■ RECORDS FOR THE TASK:
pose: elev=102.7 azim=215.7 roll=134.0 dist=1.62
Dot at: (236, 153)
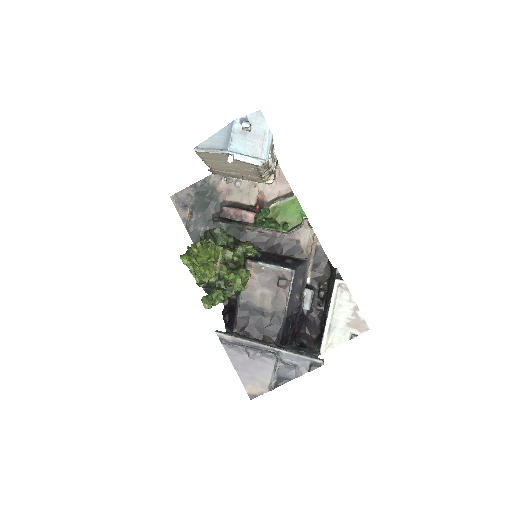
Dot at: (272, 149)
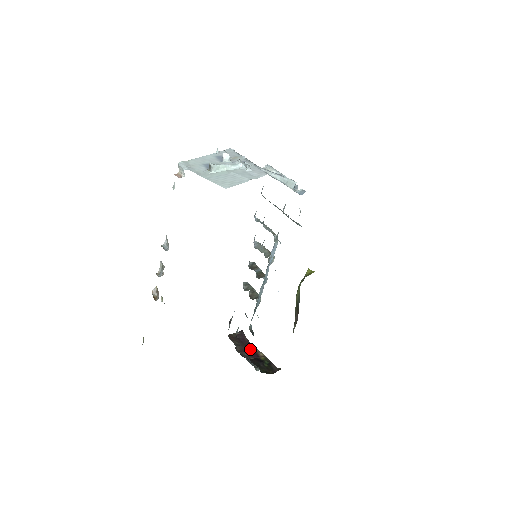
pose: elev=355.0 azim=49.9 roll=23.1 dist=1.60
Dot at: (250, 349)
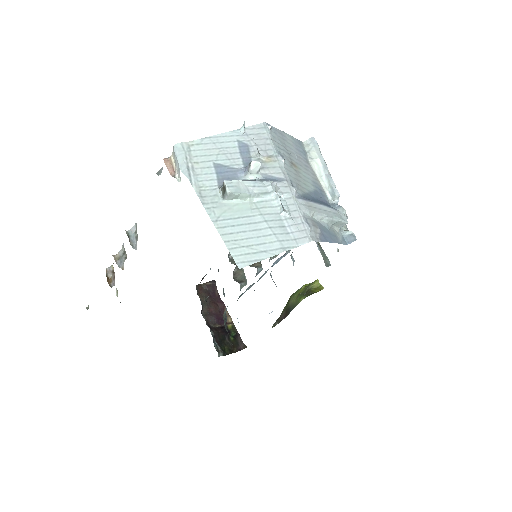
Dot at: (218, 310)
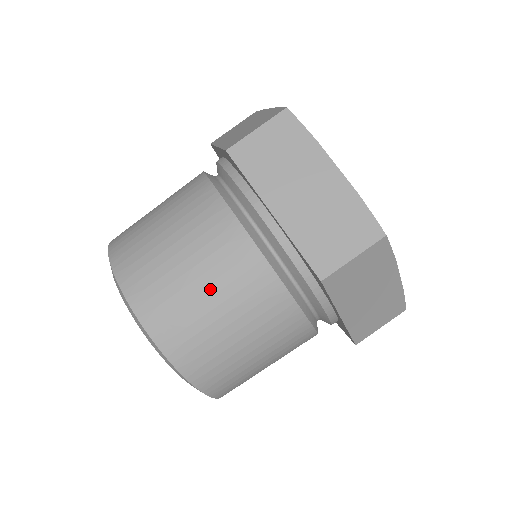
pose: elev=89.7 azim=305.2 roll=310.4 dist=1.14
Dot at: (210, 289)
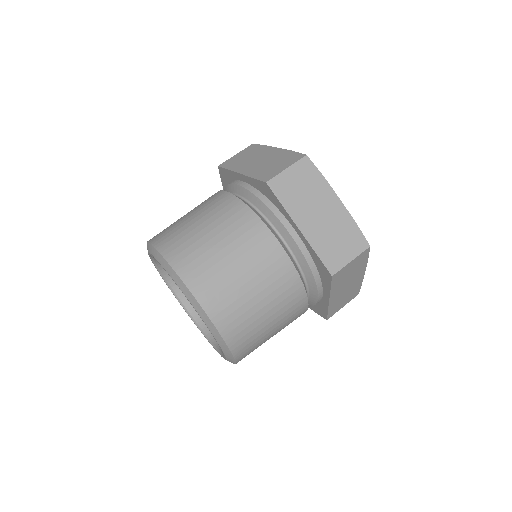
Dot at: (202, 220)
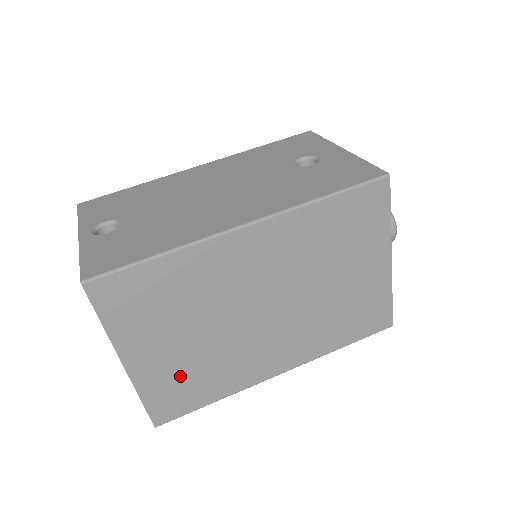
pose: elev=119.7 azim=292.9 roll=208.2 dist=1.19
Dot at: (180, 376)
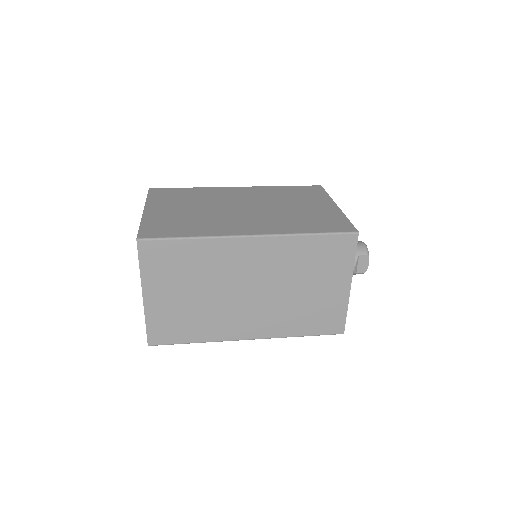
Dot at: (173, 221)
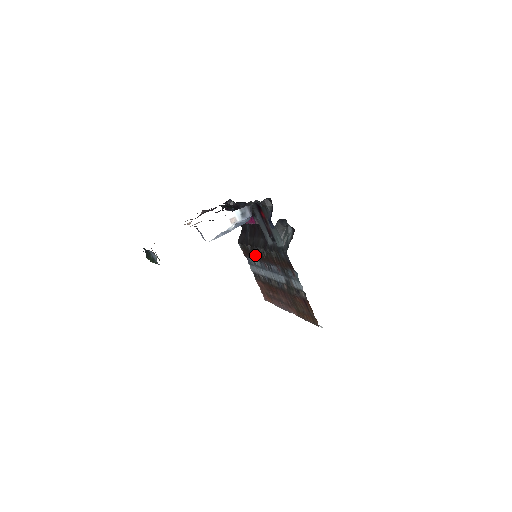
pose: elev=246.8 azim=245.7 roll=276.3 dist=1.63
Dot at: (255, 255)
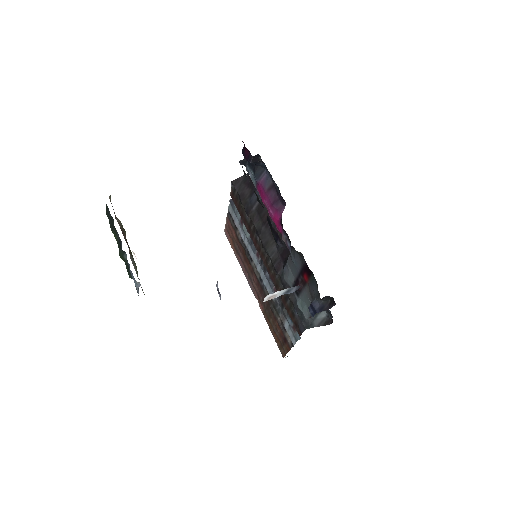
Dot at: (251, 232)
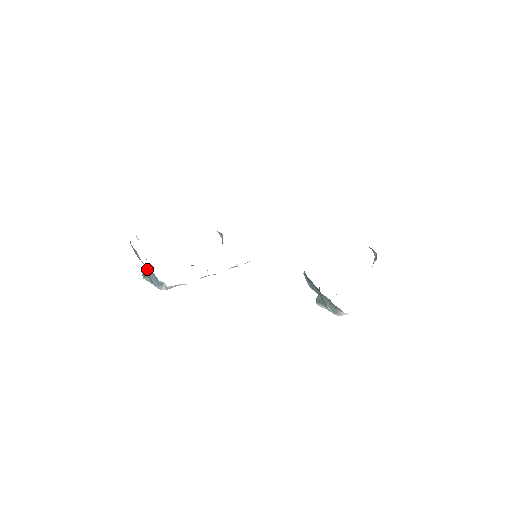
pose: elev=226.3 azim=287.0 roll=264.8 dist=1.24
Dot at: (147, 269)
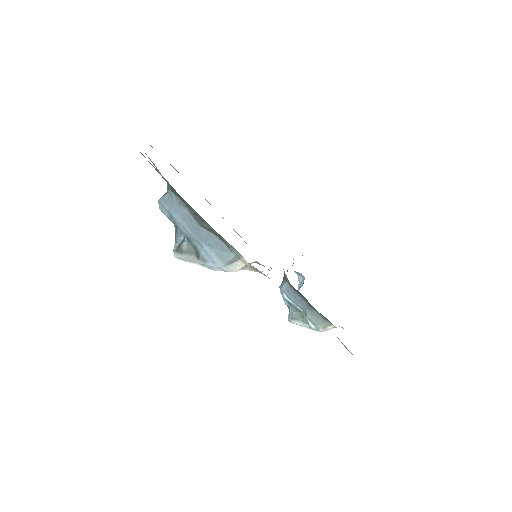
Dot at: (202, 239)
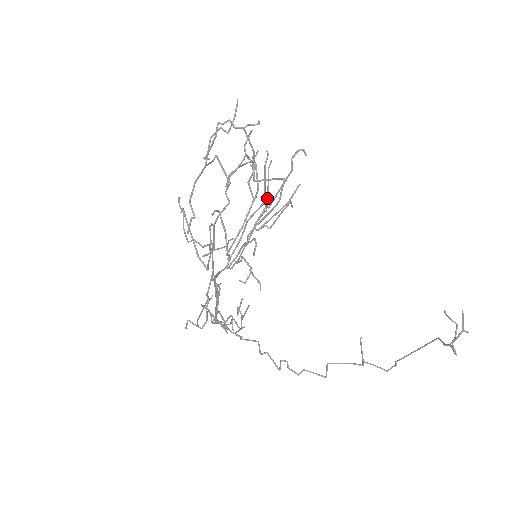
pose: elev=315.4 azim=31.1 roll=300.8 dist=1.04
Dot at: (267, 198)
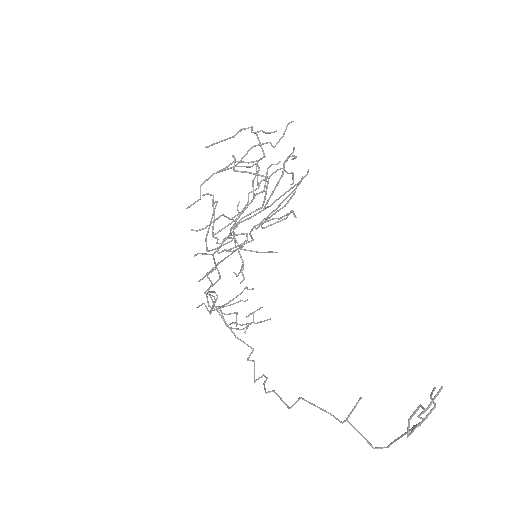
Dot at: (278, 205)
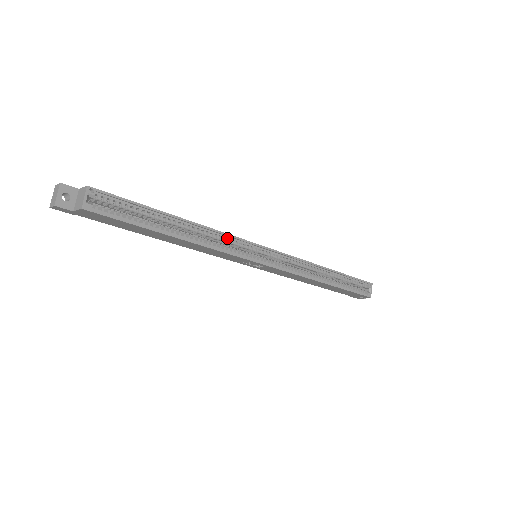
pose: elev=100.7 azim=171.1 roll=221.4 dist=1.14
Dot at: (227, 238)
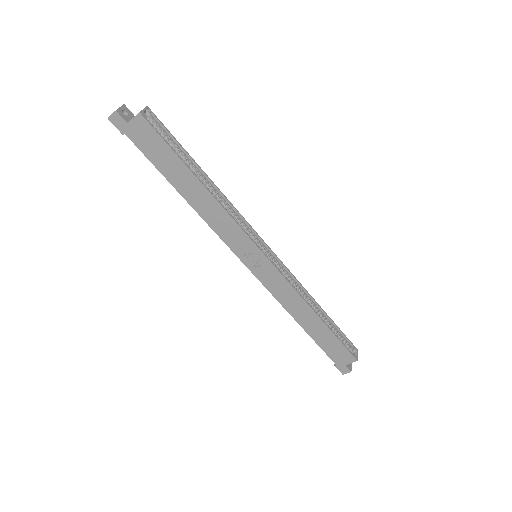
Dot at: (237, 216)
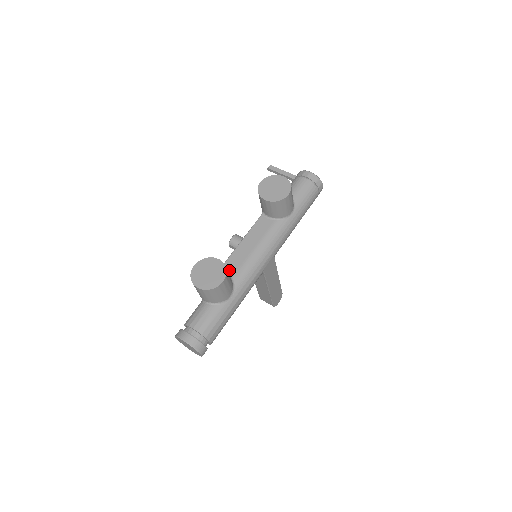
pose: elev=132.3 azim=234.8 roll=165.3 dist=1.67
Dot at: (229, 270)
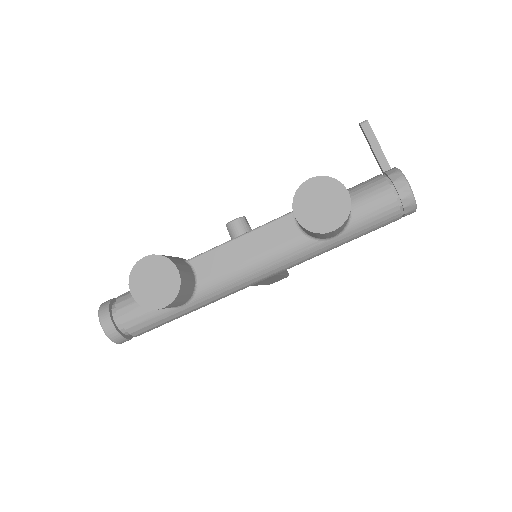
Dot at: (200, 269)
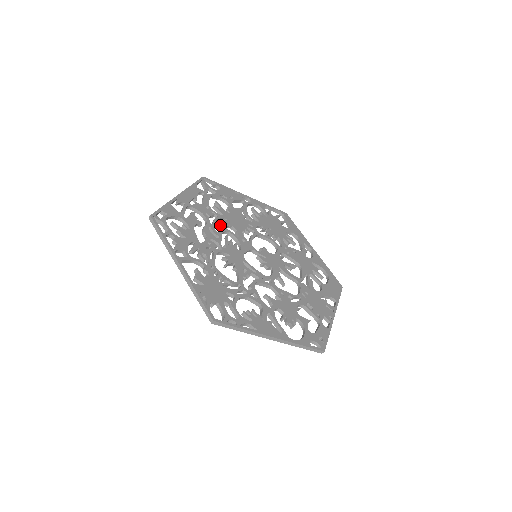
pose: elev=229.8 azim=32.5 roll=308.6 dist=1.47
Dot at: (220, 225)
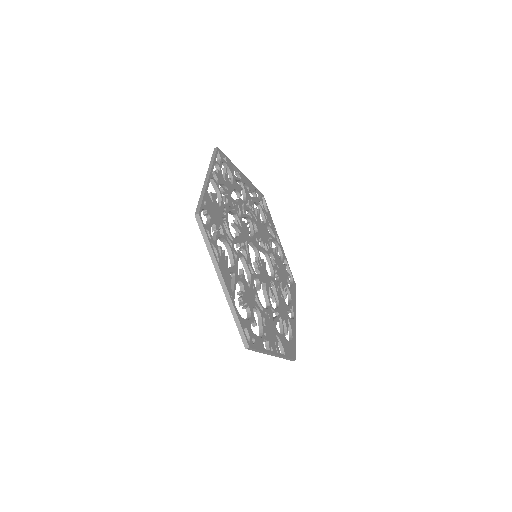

■ EXERCISE DESCRIPTION: Copy every row above line for line, without any changes and without the pictures.

■ COMPLETE ANSWER:
pose: elev=102.7 azim=215.7 roll=134.0 dist=1.62
Dot at: (236, 153)
Dot at: (272, 149)
pose: elev=355.0 azim=49.9 roll=23.1 dist=1.60
Dot at: (250, 349)
Dot at: (218, 310)
pose: elev=89.7 azim=305.2 roll=310.4 dist=1.14
Dot at: (210, 289)
Dot at: (202, 220)
pose: elev=119.7 azim=292.9 roll=208.2 dist=1.19
Dot at: (180, 376)
Dot at: (173, 221)
pose: elev=246.8 azim=245.7 roll=276.3 dist=1.63
Dot at: (255, 255)
Dot at: (251, 232)
pose: elev=226.3 azim=287.0 roll=264.8 dist=1.24
Dot at: (147, 269)
Dot at: (202, 239)
pose: elev=315.4 azim=31.1 roll=300.8 dist=1.04
Dot at: (267, 198)
Dot at: (278, 205)
pose: elev=100.7 azim=171.1 roll=221.4 dist=1.14
Dot at: (227, 238)
Dot at: (237, 216)
pose: elev=132.3 azim=234.8 roll=165.3 dist=1.67
Dot at: (229, 270)
Dot at: (200, 269)
pose: elev=229.8 azim=32.5 roll=308.6 dist=1.47
Dot at: (220, 225)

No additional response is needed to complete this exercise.